-- PROVIDED RECORDS --

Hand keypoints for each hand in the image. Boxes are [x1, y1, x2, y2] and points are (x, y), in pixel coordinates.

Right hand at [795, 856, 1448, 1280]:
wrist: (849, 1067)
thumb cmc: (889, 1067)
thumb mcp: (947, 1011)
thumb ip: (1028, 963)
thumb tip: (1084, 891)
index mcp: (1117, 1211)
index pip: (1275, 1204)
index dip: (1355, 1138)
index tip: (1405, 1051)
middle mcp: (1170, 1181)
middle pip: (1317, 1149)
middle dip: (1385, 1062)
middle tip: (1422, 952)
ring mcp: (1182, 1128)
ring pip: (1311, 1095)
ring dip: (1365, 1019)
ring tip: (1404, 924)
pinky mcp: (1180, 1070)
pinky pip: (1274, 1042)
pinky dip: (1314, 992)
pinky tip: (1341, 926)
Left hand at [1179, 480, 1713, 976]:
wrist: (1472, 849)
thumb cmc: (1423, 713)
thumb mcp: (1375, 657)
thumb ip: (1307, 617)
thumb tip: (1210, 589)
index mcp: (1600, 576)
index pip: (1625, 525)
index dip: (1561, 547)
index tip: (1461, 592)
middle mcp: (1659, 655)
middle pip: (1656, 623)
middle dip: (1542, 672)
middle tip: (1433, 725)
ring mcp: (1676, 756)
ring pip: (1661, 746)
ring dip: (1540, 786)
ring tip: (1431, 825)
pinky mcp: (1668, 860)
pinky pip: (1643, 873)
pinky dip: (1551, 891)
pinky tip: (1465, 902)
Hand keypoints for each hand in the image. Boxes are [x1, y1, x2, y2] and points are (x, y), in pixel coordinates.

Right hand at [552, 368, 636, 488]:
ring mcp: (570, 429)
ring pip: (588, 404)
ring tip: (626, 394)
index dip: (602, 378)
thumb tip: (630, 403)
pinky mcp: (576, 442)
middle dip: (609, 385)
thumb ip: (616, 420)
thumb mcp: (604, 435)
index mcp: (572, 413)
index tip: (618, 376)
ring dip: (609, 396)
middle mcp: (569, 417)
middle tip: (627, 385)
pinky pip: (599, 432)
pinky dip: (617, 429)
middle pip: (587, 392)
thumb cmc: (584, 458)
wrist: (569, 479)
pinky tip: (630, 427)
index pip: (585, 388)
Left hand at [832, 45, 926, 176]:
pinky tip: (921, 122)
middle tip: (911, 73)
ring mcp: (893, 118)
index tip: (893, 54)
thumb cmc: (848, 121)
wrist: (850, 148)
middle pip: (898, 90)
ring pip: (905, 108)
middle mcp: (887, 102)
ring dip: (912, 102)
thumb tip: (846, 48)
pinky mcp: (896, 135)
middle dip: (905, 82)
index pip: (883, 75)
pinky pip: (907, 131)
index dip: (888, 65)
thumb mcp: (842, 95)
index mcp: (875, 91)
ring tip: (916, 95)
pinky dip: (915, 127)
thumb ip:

-- GOAL OF THE EXERCISE --
Reproduce word for word the lines of the records above, beginning at the first and ending with the line where "ring mcp: (1182, 1128)" appears, and nothing past it.

-- REPLY --
Hand keypoints for each hand in the image. Boxes are [x1, y1, x2, y2] and points are (x, y), in pixel coordinates.

Right hand at [795, 856, 1448, 1280]:
wrist: (849, 1067)
thumb cmc: (889, 1067)
thumb mcp: (947, 1011)
thumb ip: (1028, 963)
thumb tip: (1084, 891)
index mcp: (1117, 1211)
index pip: (1275, 1204)
index dip: (1355, 1138)
index tip: (1405, 1051)
middle mcp: (1170, 1181)
middle pip: (1317, 1149)
middle dip: (1385, 1062)
middle tip: (1422, 952)
ring mcp: (1182, 1128)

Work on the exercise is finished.